RAG vs Fine-Tuning: Choosing the Right LLM Strategy for Your Use Case
Two dominant approaches to customizing LLMs for enterprise use. Here's how to choose between RAG and fine-tuning based on your data, latency requirements, and budget.
The Core Question
When you need an LLM that knows about your company's specific products, policies, or domain knowledge, you have two primary paths: Retrieval-Augmented Generation (RAG) or fine-tuning. They solve different problems, and using the wrong one is expensive.
What RAG Actually Does
RAG doesn't change the model. It changes what the model sees.
At inference time, you retrieve relevant documents from a vector store and inject them into the prompt as context. The model reasons over that context to produce its answer.
def rag_query(user_question: str) -> str:
# 1. Embed the question
question_embedding = embedder.encode(user_question)
# 2. Retrieve relevant chunks
relevant_docs = vector_store.search(
query_vector=question_embedding,
k=5,
score_threshold=0.75
)
# 3. Build context
context = "\n\n".join([doc.content for doc in relevant_docs])
# 4. Generate with context
prompt = f"""Answer the question based on the provided context.
Context:
{context}
Question: {user_question}
If the context doesn't contain enough information to answer, say so clearly."""
return llm.complete(prompt)
RAG is best when:
- Your knowledge base is large and changes frequently
- You need source citations ("this answer comes from document X")
- You want to avoid hallucinations on factual questions
- You're working with <$10k budget and need results in days, not weeks
What Fine-Tuning Actually Does
Fine-tuning modifies the model weights using examples of the behavior you want. The model learns patterns, style, format, and domain-specific reasoning.
from openai import OpenAI
client = OpenAI()
# Upload training data
response = client.files.create(
file=open("training_data.jsonl", "rb"),
purpose="fine-tune"
)
# Create fine-tuning job
job = client.fine_tuning.jobs.create(
training_file=response.id,
model="gpt-4o-mini-2024-07-18",
hyperparameters={
"n_epochs": 3,
"batch_size": 4,
}
)
Your training data format (JSONL):
{"messages": [
{"role": "system", "content": "You are a support agent for ADS."},
{"role": "user", "content": "How do I reset my API key?"},
{"role": "assistant", "content": "To reset your API key: navigate to Settings > API Keys > Regenerate. Your old key will be invalidated immediately."}
]}
Fine-tuning is best when:
- You need a specific output format consistently (JSON, structured reports)

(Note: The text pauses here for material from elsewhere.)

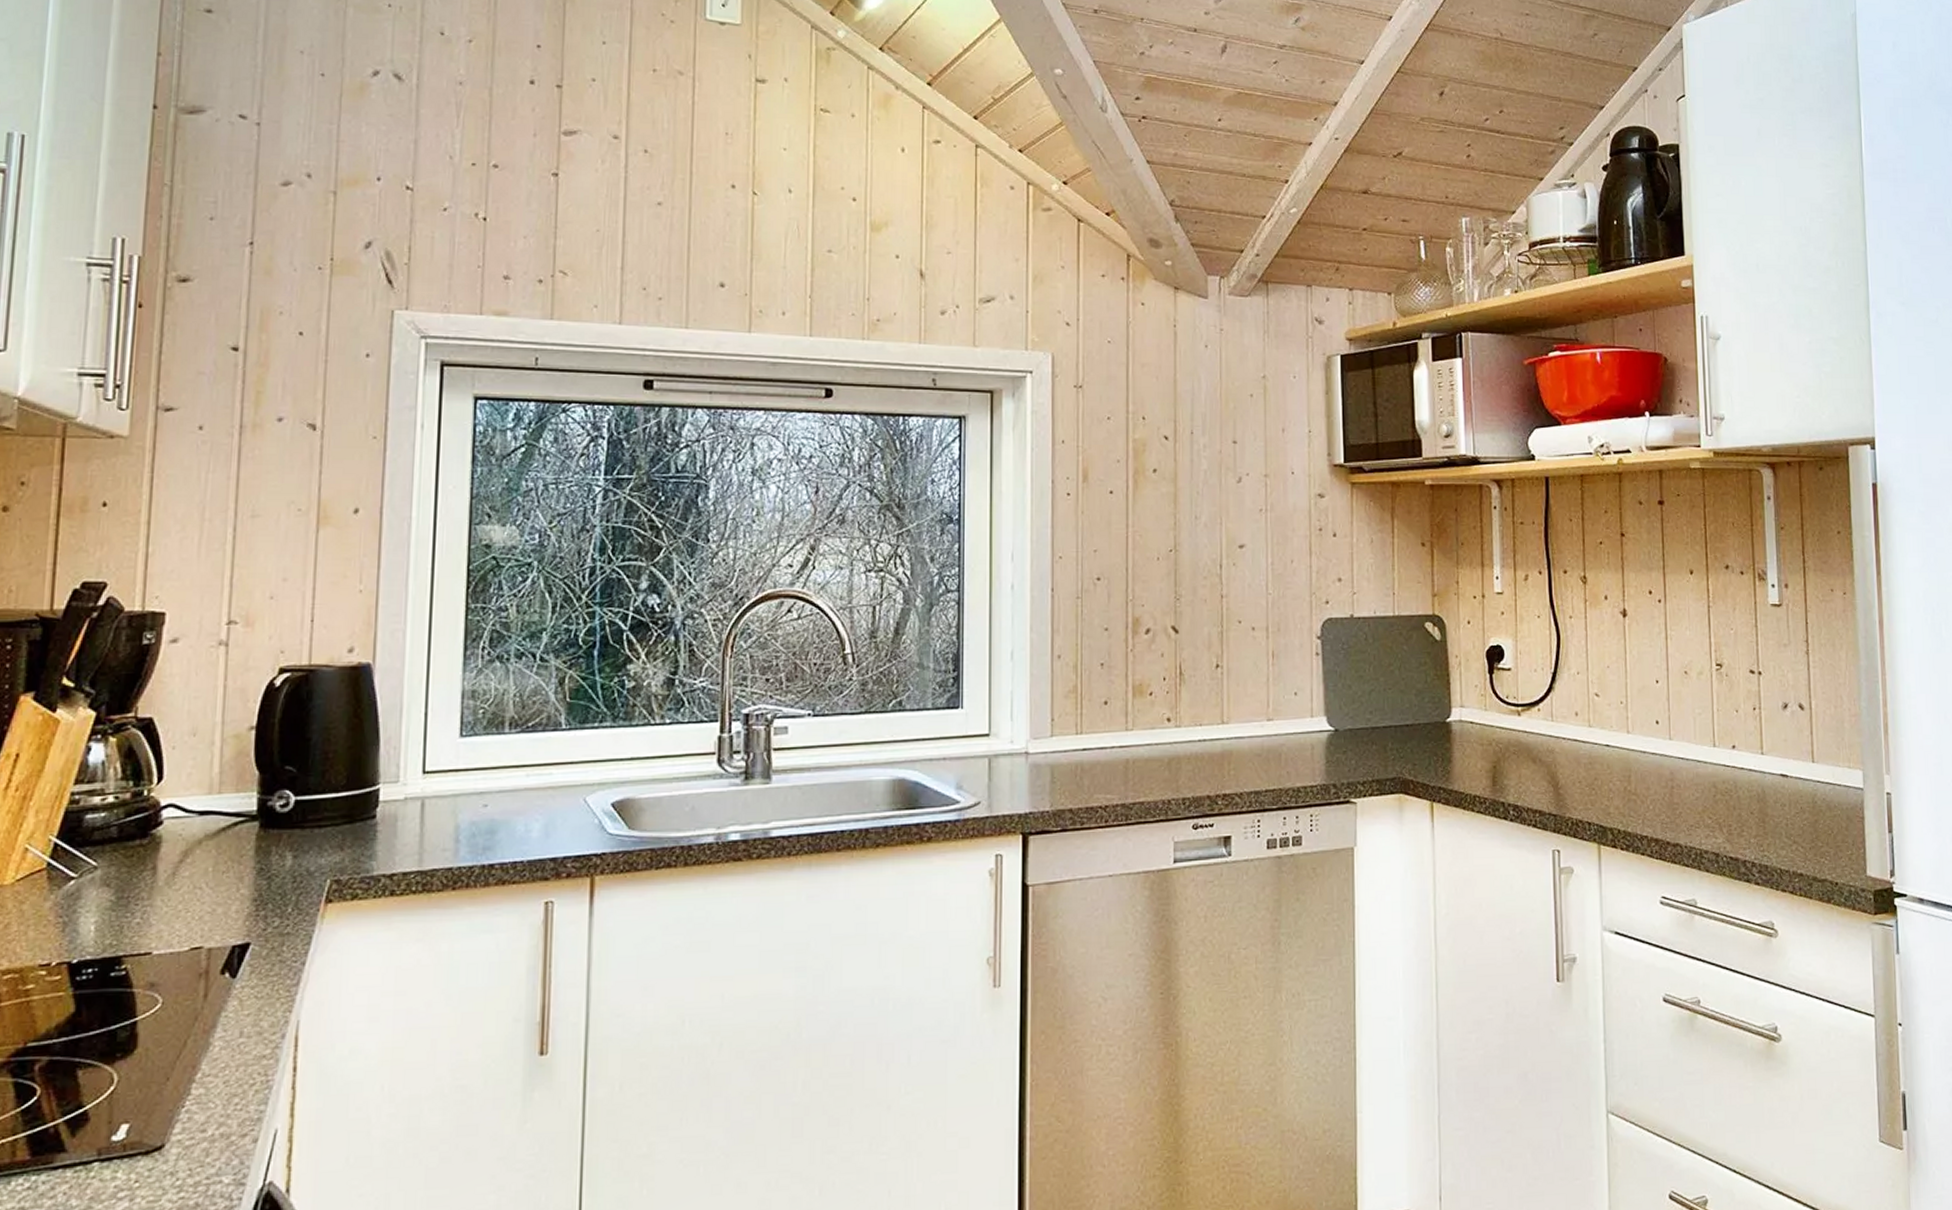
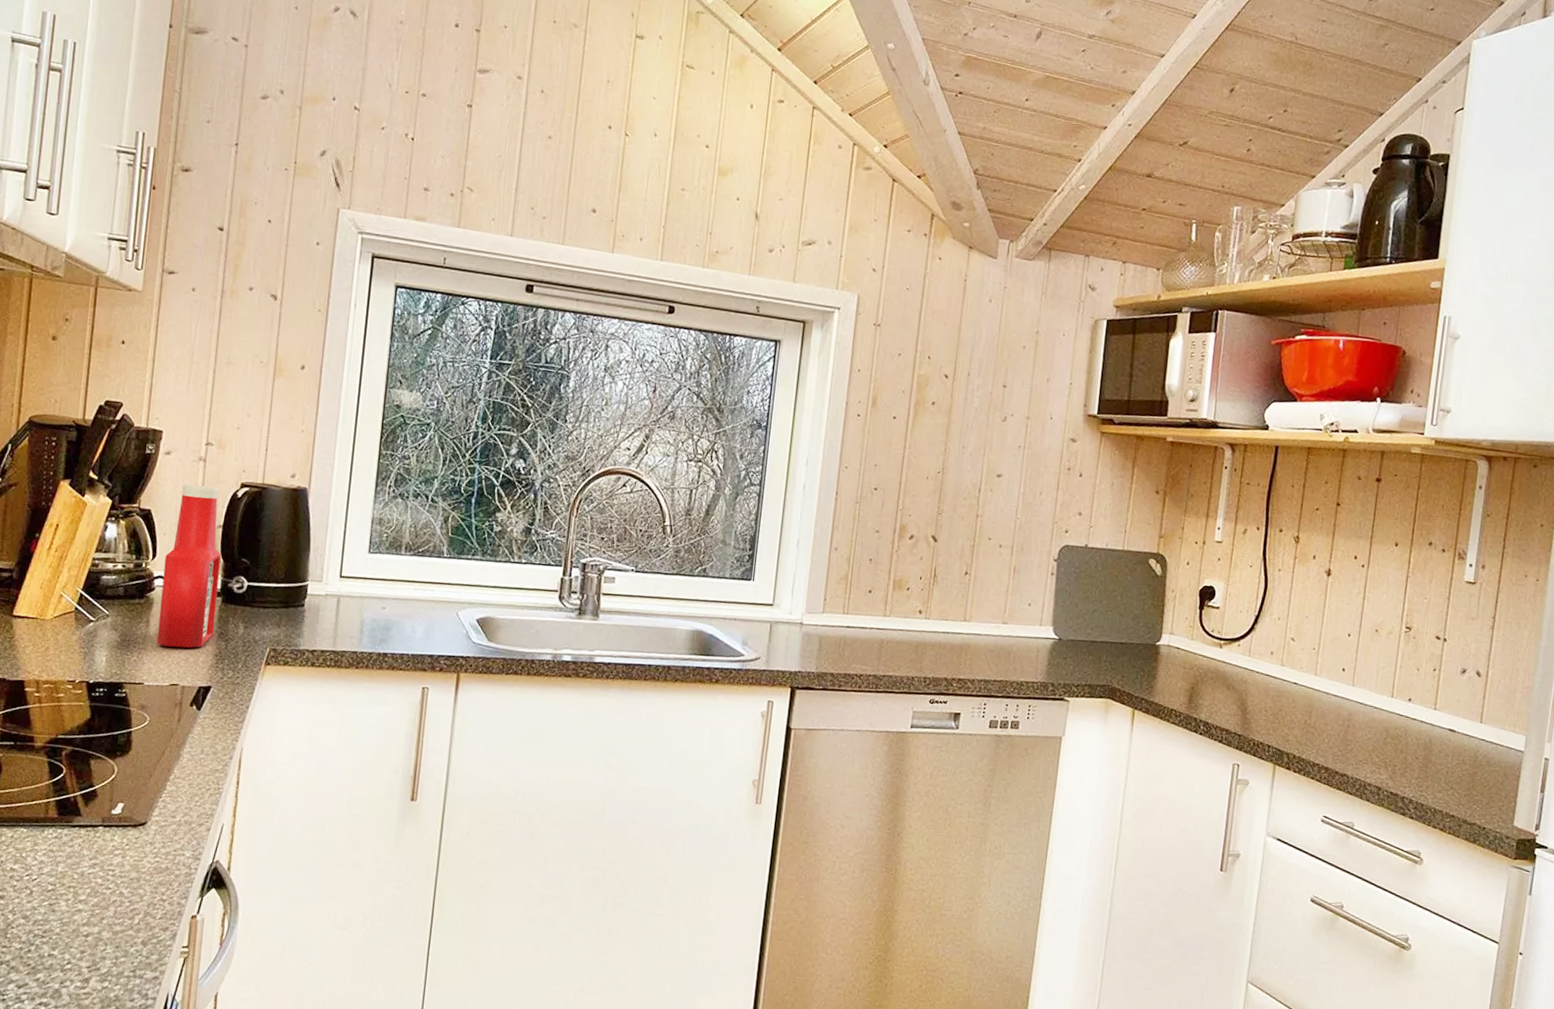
ketchup bottle: none [169,677,256,898] -> present [157,484,221,648]

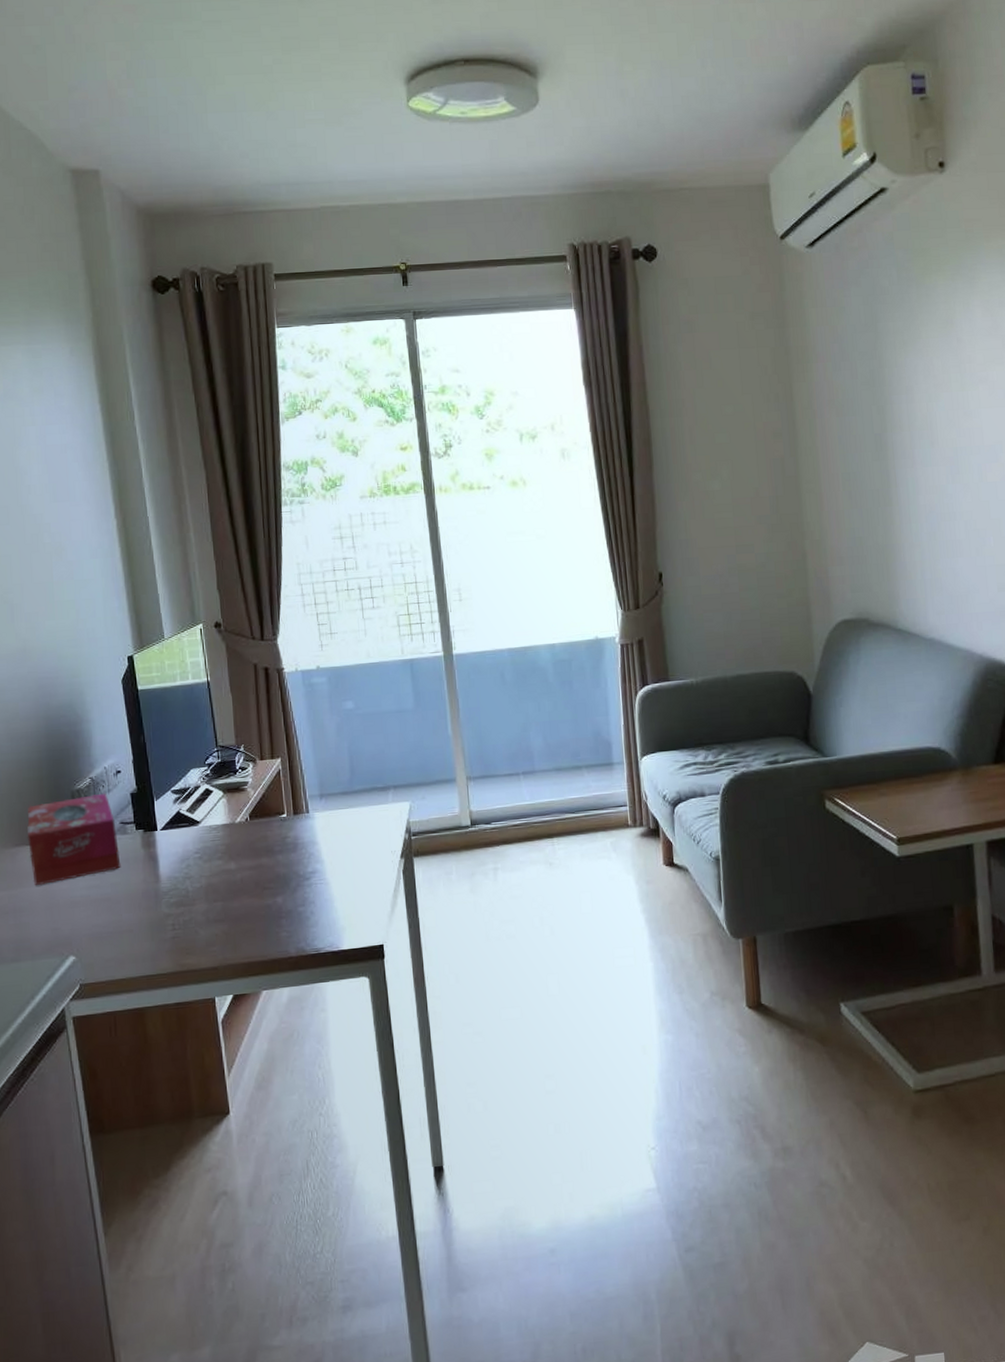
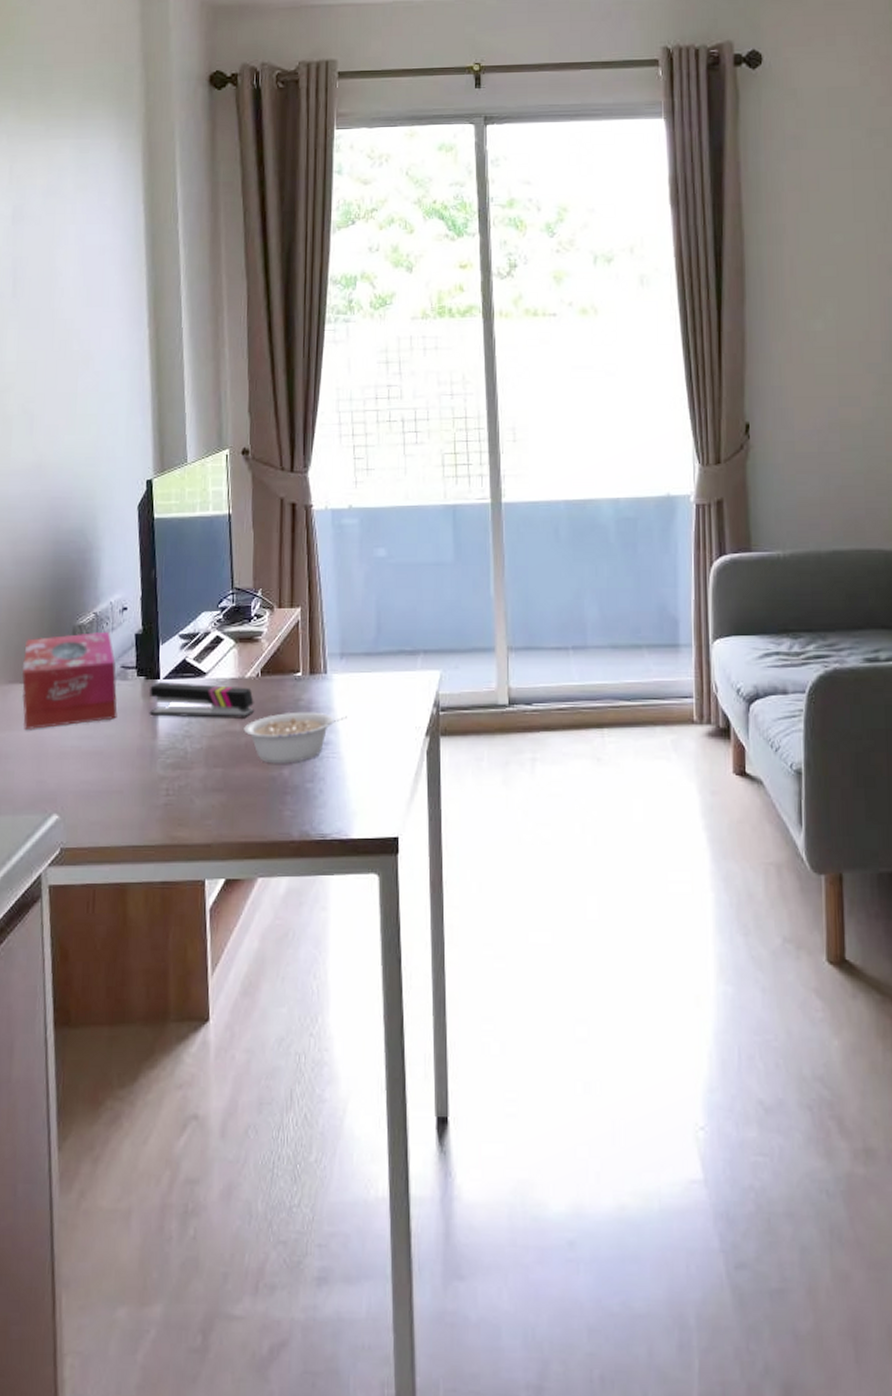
stapler: none [149,831,246,863] -> present [149,682,254,719]
legume: none [238,846,331,894] -> present [244,711,348,764]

- You're teaching a communication style or persona
- You have high-volume, latency-sensitive inference where injecting long context is too slow
- You have 500+ high-quality labeled examples
Decision Matrix
| Dimension | RAG | Fine-Tuning |
|---|---|---|
| Setup time | 1–3 days | 1–3 weeks |
| Cost | Low (retrieval + inference) | High (training) + ongoing inference |
| Knowledge freshness | Real-time (update index) | Requires re-training |
| Source attribution | Native | Difficult |
| Output format control | Moderate | Excellent |
| Hallucination risk | Lower (grounded) | Higher on facts |
| Latency | Higher (retrieval step) | Lower (no retrieval) |
The Hybrid Approach (What We Usually Recommend)
Use RAG for factual knowledge retrieval + fine-tuning for output format and style.
- Fine-tune a small model (GPT-4o-mini, Llama 3 8B) on 500 examples of your desired output format
- Use RAG to inject current, relevant context at inference time
- The fine-tuned model knows how to respond; RAG tells it what to respond about
This combination gets you: consistent format, current knowledge, lower latency than pure RAG, and lower cost than fine-tuning on all your knowledge.
The Mistake to Avoid
Don't fine-tune to memorize facts. LLMs are notoriously bad at reliably recalling specific data (dates, numbers, names) even after fine-tuning. Use RAG for facts, fine-tuning for behavior.